Definitely not vegetables
The most common side dish for fish is, of course, rice. If you don’t keep rice in your cabinet, you need to.
It’s easy to make, delicious, gluten-free, and will help you (or more importantly, your kids) sleep according to Cleveland Clinic.(5)
Healthline shows us that brown rice is a little healthier than white rice due to it’s higher nutrient and fiber content – after all, white rice is just brown rice that’s been through a milling process.(6)
Pack your rice with even more flavor and nutrients by cooking it with vegetable or chicken stock instead of just water.
If you get tired of plain old rice, try it with lime juice and cilantro, or turmeric and garlic powder. If you have a rice cooker, they are far and above the best way to cook rice.
The key to making delicious rice all the time, every time, is to rinse it.
Rinse your rice thoroughly – four or five times or until the water no longer looks milky.
Supposedly, one could cook rice on the stovetop with a saucepan and black magic (boil two cups of water, dump in one cup rice, simmer until the liquid is all gone then cover and let steam for 10 minutes) – but if your short on black magic or time, try the microwave method.
Put your cup of rice into a microwave-safe container, with plenty of room for your rice and water to expand and not explode all over your microwave.
Cover with about one finger of water – that is, water completely covering your rice, with one finger width between the top of the water and the top of the rice. Finger width, not finger length.
Then, microwave on high for about 12 minutes, stirring halfway through. Let sit until it no longer burns your mouth (about 5 minutes), and dig in.
Firmly in the higher effort/more prep category is quinoa salad. Quinoa salad is a delicious, good for you, no guilt side, but the “salad” part of the name tricks people into thinking it’s quick to make.
It’s definitely worth it, though – quinoa is high in antioxidants and manganese among other things, according to Medical News Today.(7)
Quinoa salad requires both precooked quinoa and lots of vegetable chopping – but the end result is totally worth it…
For your salad you will need two cups of quinoa, two bell peppers (preferably different colors – like one orange and one yellow), cherry tomatoes, one avocado, one cucumber, two celery stalks, olives – all chopped up into itsy bitsy pieces and tossed together with feta cheese and a little olive oil or rice vinegar if you like.
If you don’t want to chop up and mix all that, quinoa is actually quite tasty on its own.
To make Tasty Quinoa, first rinse your quinoa! Quinoa has a natural coating called saponin which will make your finished dish taste bitter or soapy if you don’t rinse it off.
After rinsing, toast your quinoa by tossing it in a lightly oiled pan over heat for about ten minutes. It may pop at you, do not be alarmed.

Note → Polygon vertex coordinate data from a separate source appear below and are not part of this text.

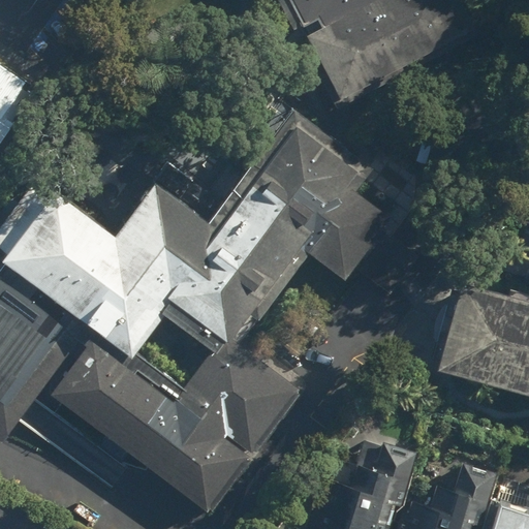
[(279,0),(334,109),(483,31),(466,0),(279,0)]
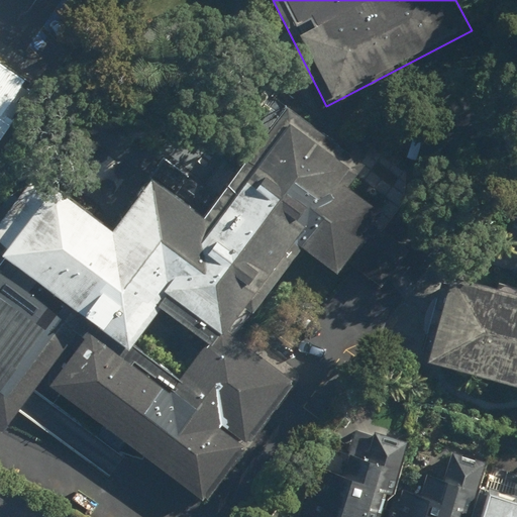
[(0,118),(29,71),(0,50),(0,118)]
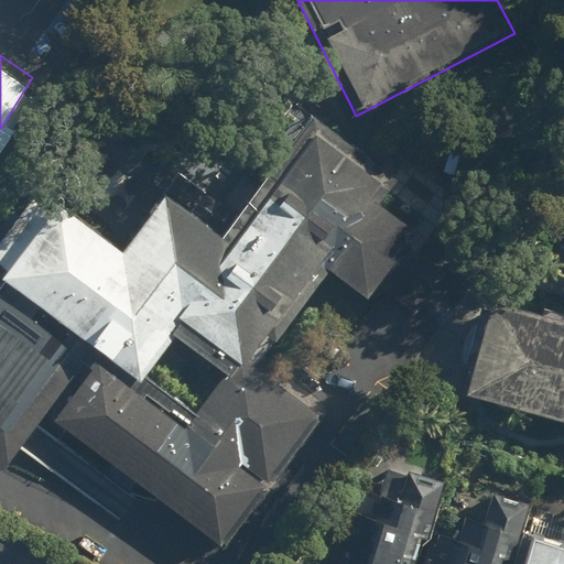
[(164,193),(119,253),(56,206),(36,231),(9,210),(2,472),(96,347),(104,354),(53,422),(224,549),(321,419),(246,362),(321,263),(367,297),(377,284),(416,313),(445,275),(405,246),(415,232),(378,205),(397,179),(312,117),(223,236),(164,193)]
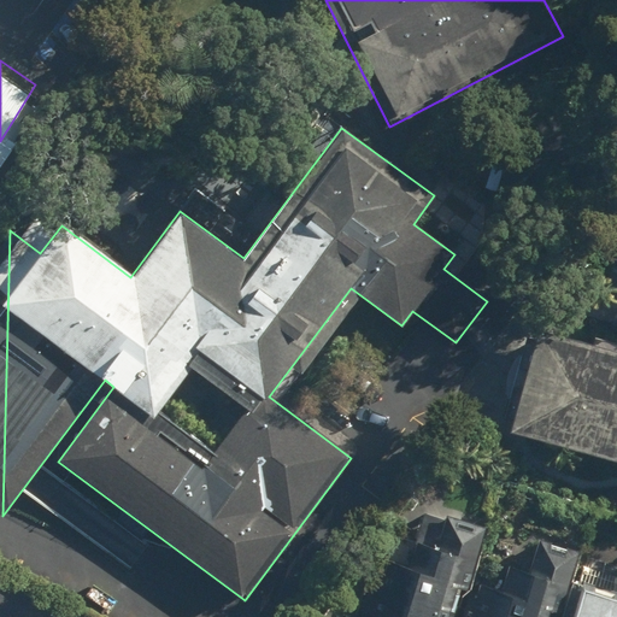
[(616,351),(536,329),(507,433),(616,463),(616,351)]
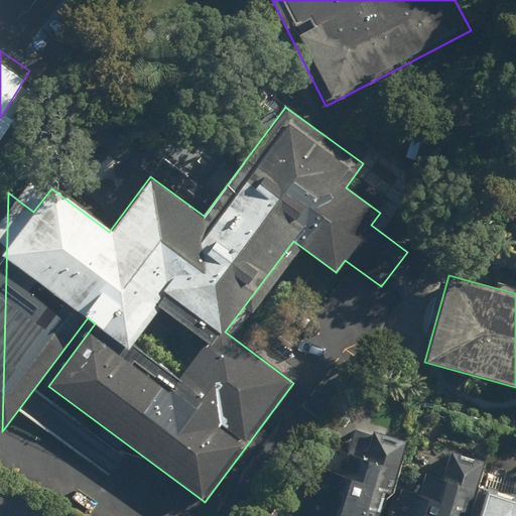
[(340,467),(316,460),(301,512),(311,515),(310,515),(382,515),(392,483),(407,434),(354,419),(340,467)]
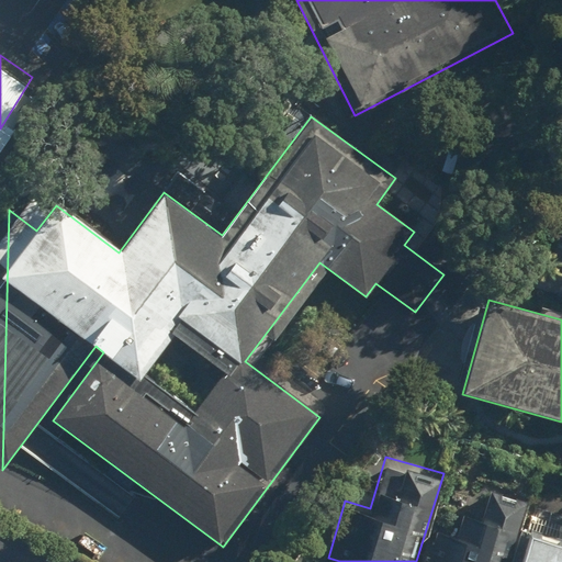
[(515,544),(528,499),(490,487),(481,516),(464,510),(458,536),(427,526),(416,561),(504,561),(510,543),(515,544)]
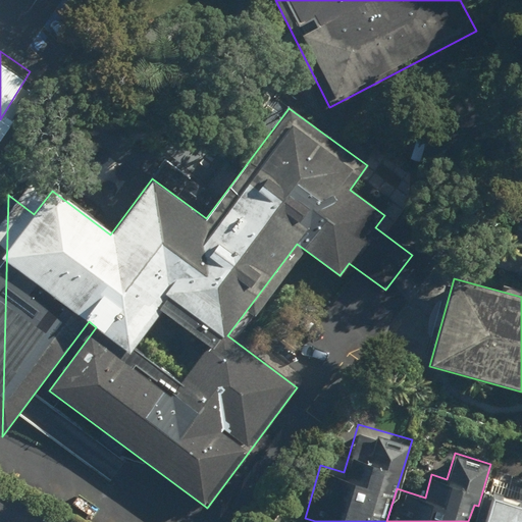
[(521,521),(521,499),(492,489),(482,521),(521,521)]
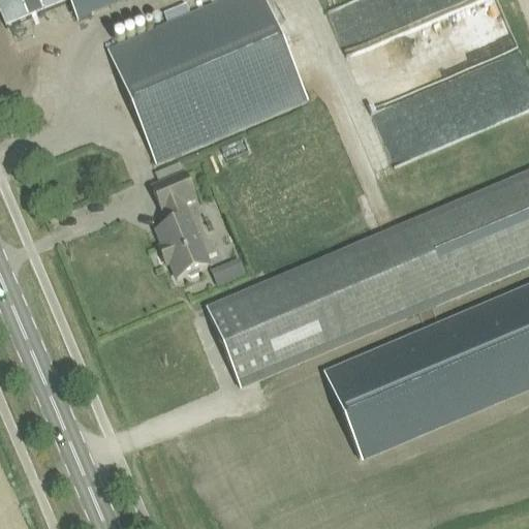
[(65,0),(7,0),(0,3),(0,13),(6,29),(67,3),(65,0)]
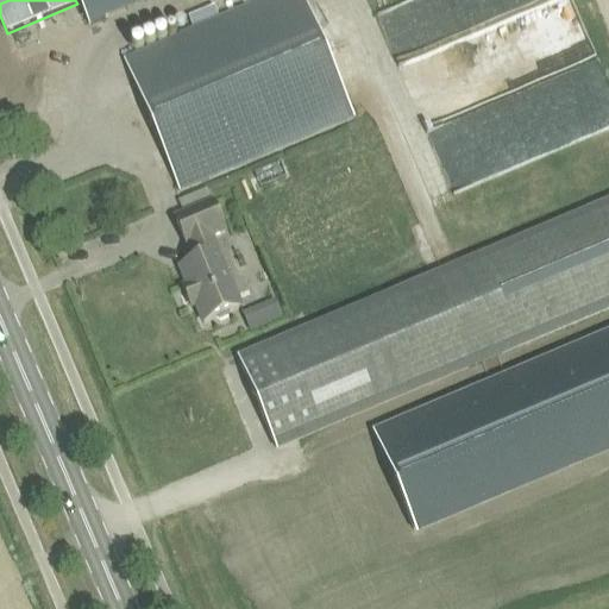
[(180,192),(201,182),(355,118),(303,0),(270,0),(125,62),(180,192)]
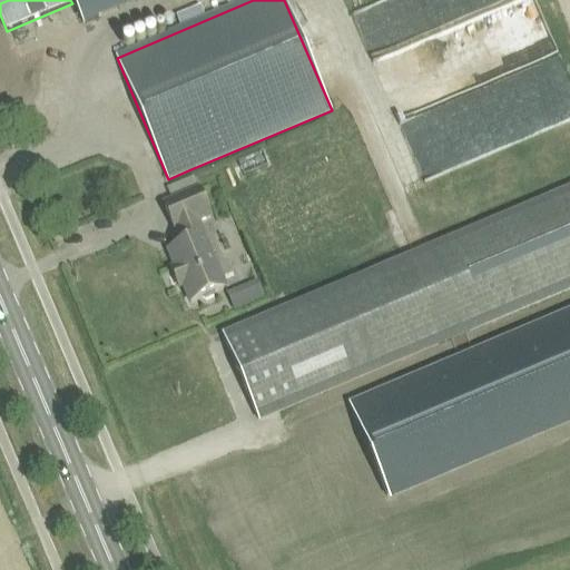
[(376,58),(433,33),(426,19),(423,20),(416,7),(410,10),(405,0),(395,0),(359,17),(376,58)]
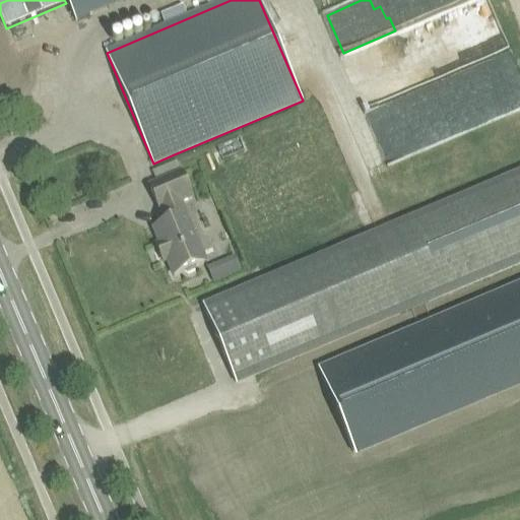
[(391,160),(497,123),(491,105),(495,103),(488,81),(494,79),(488,63),(371,105),(391,160)]
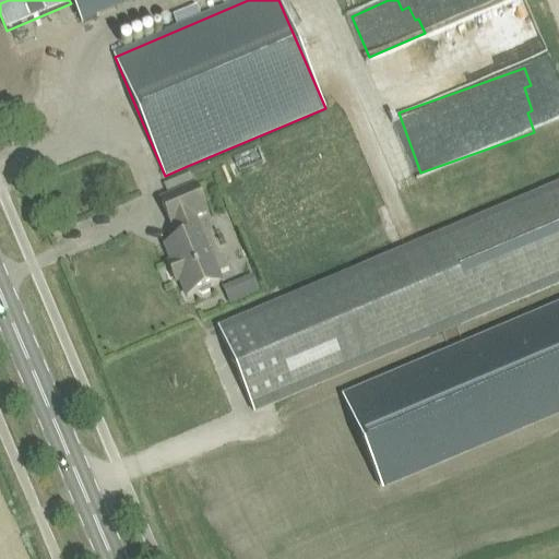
[(190,174),(164,186),(167,193),(193,182),(190,174)]
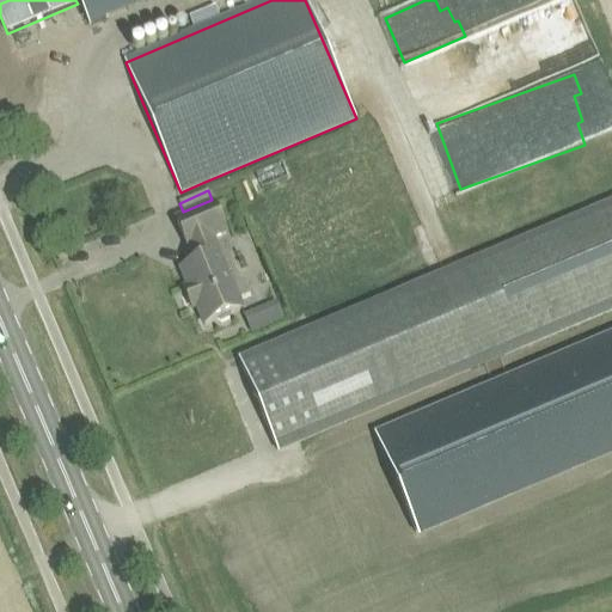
[(204,325),(216,320),(220,324),(230,320),(231,314),(243,310),(213,239),(226,233),(214,204),(177,220),(189,249),(193,248),(200,263),(182,270),(189,288),(185,291),(193,308),(197,307),(204,325)]
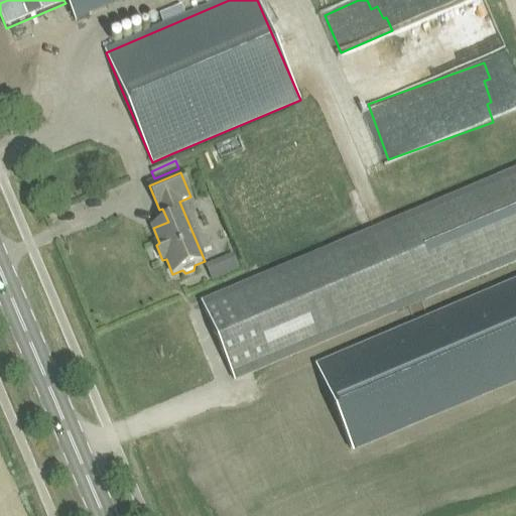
[(234,380),(515,259),(515,173),(203,306),(234,380)]
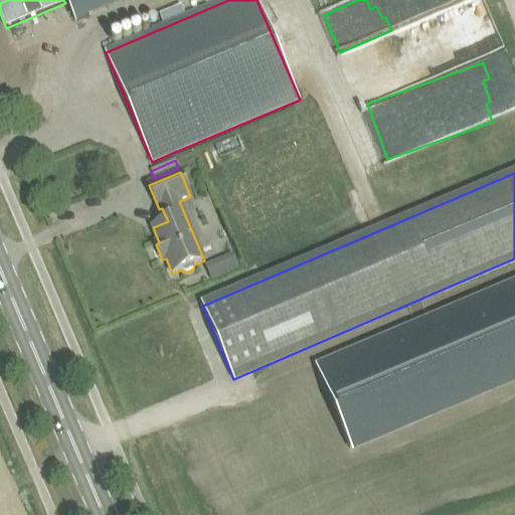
[(233,253),(205,266),(211,281),(239,269),(233,253)]
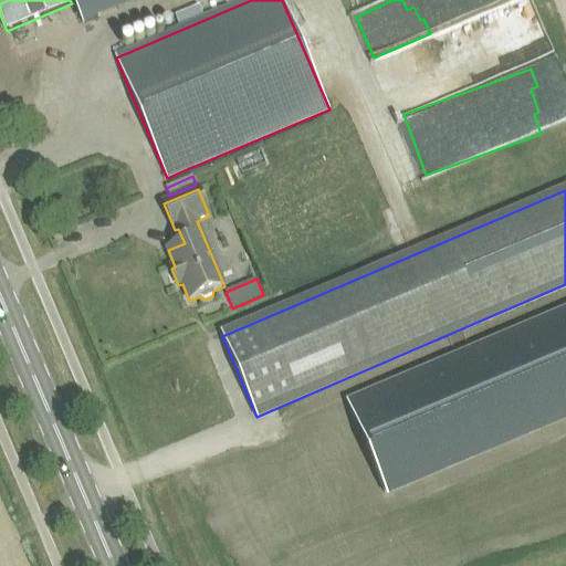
[(565,313),(348,406),(385,494),(565,418),(565,313)]
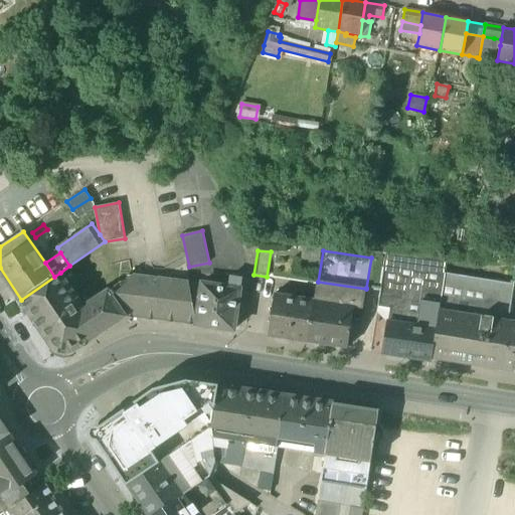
[(387,253),(372,252),(371,258),(366,288),(381,290),(387,253)]
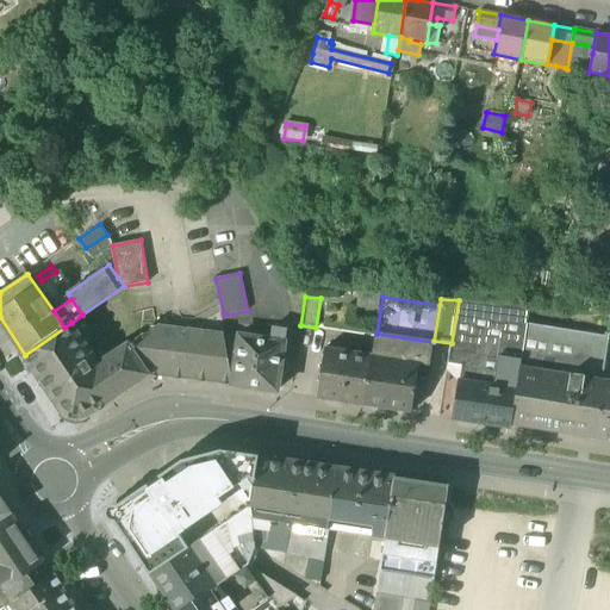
[(478,302),(459,300),(452,343),(449,363),(464,366),(467,366),(478,302)]
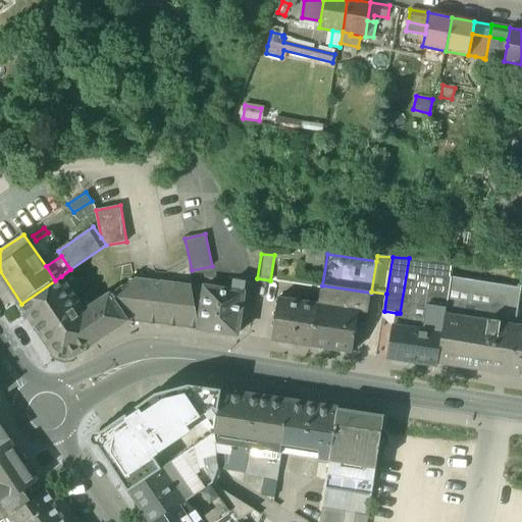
[(454,262),(409,258),(400,313),(397,313),(395,326),(404,327),(423,330),(427,306),(446,309),(451,278),(454,262)]
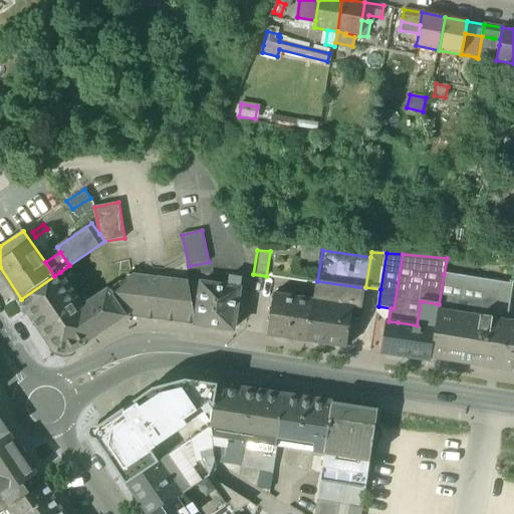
[(54,276),(21,299),(54,347),(62,352),(73,350),(100,331),(83,307),(77,297),(60,272),(54,276)]
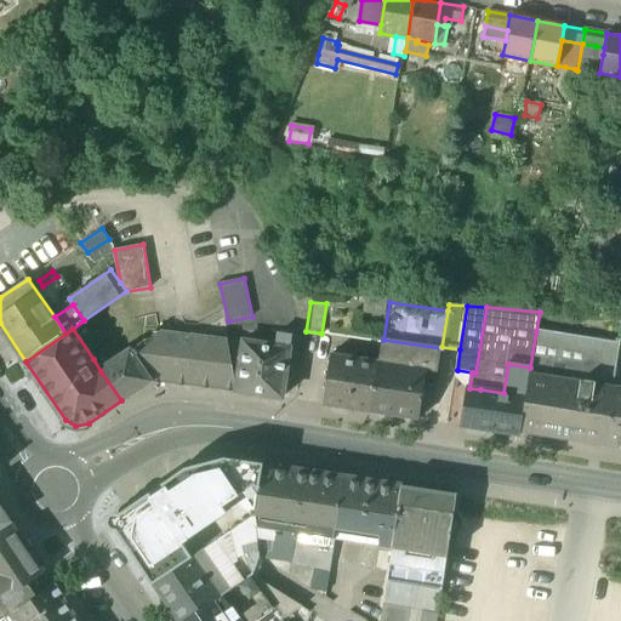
[(244,341),(155,330),(155,332),(130,351),(151,381),(237,391),(244,341)]
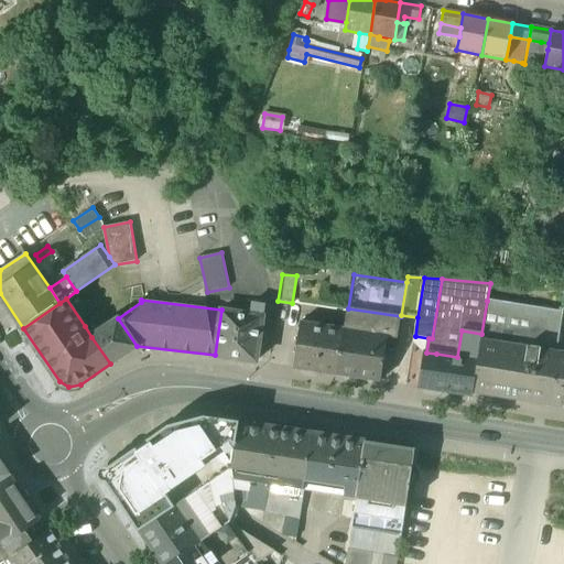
[(563,312),(487,301),(481,334),(478,360),(473,392),(549,404),(549,403),(557,353),(563,312)]
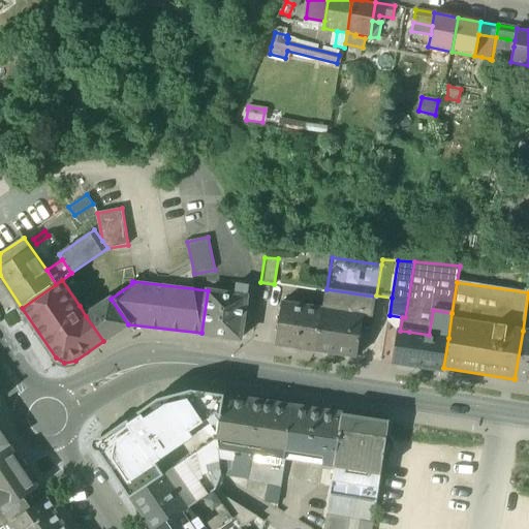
[(235,294),(208,290),(201,333),(241,339),(249,286),(237,284),(235,294)]
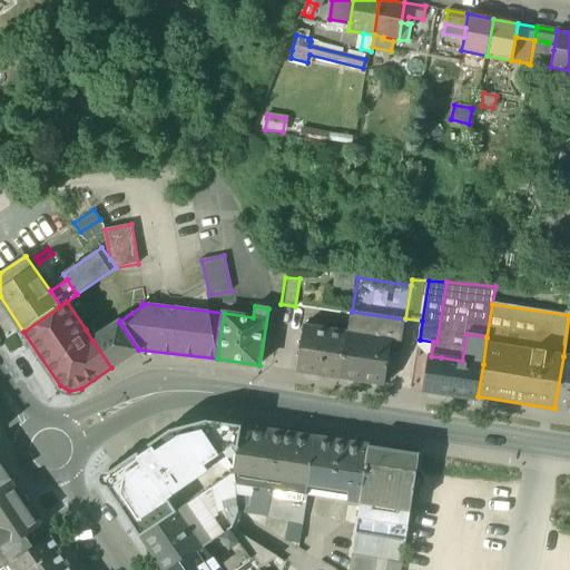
[(405,320),(352,312),(349,332),(392,338),(392,341),(402,342),(405,320)]
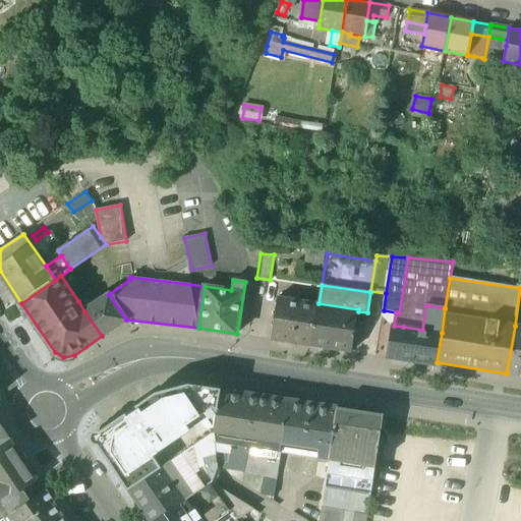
[(100,286),(78,301),(84,311),(106,296),(100,286)]
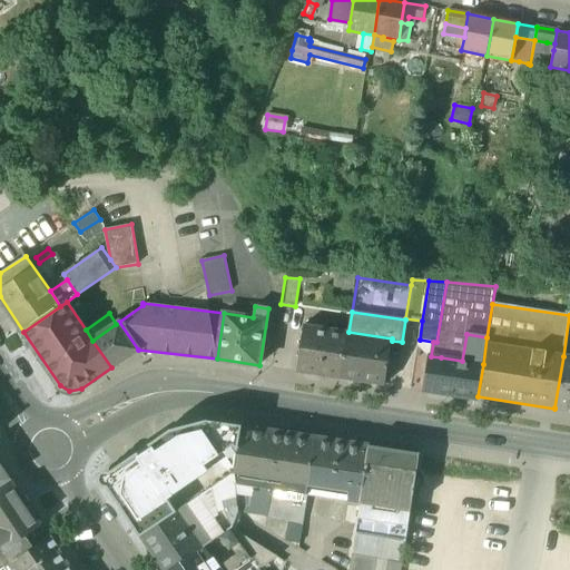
[(116,324),(92,341),(111,367),(138,350),(119,322),(116,324)]
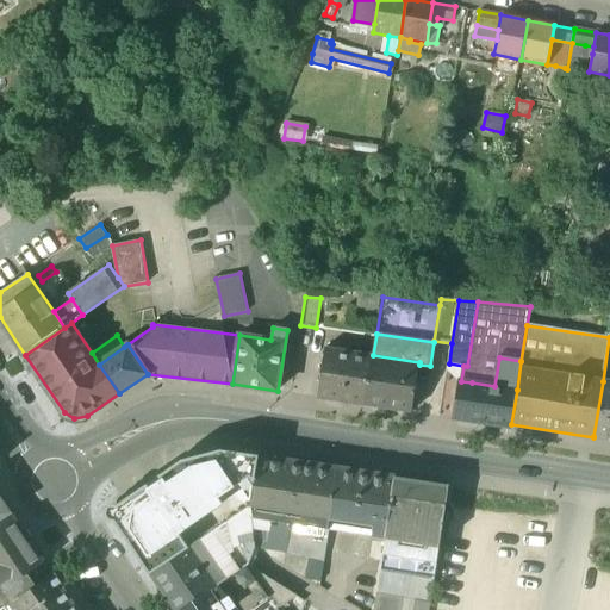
[(373,355),(325,348),(317,398),(365,405),(373,355)]
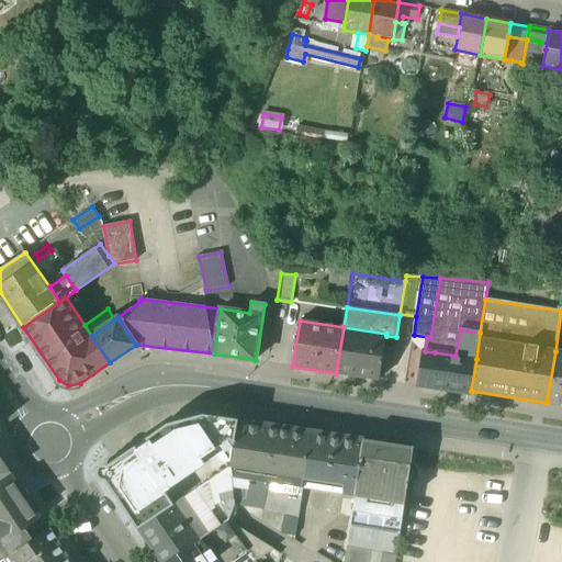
[(386,334),(344,327),(336,373),(379,380),(386,336),(386,334)]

Then add 2 cups of water or broth per cup of quinoa you’re cooking, bring to a rolling boil. Turn the heat down to low, cover and cook for 15 minutes.
Let stand covered for another 5 minutes before you fluff it with a fork and serve it by itself, or transfer to a dish and refrigerate for your quinoa salad.
To sum up
Build your side dish repertoire with healthy sides like these, and eat exciting delicious food so your family never has to suffer boring old steamed veggies again.
After all, “eating healthy is the key to being healthy.”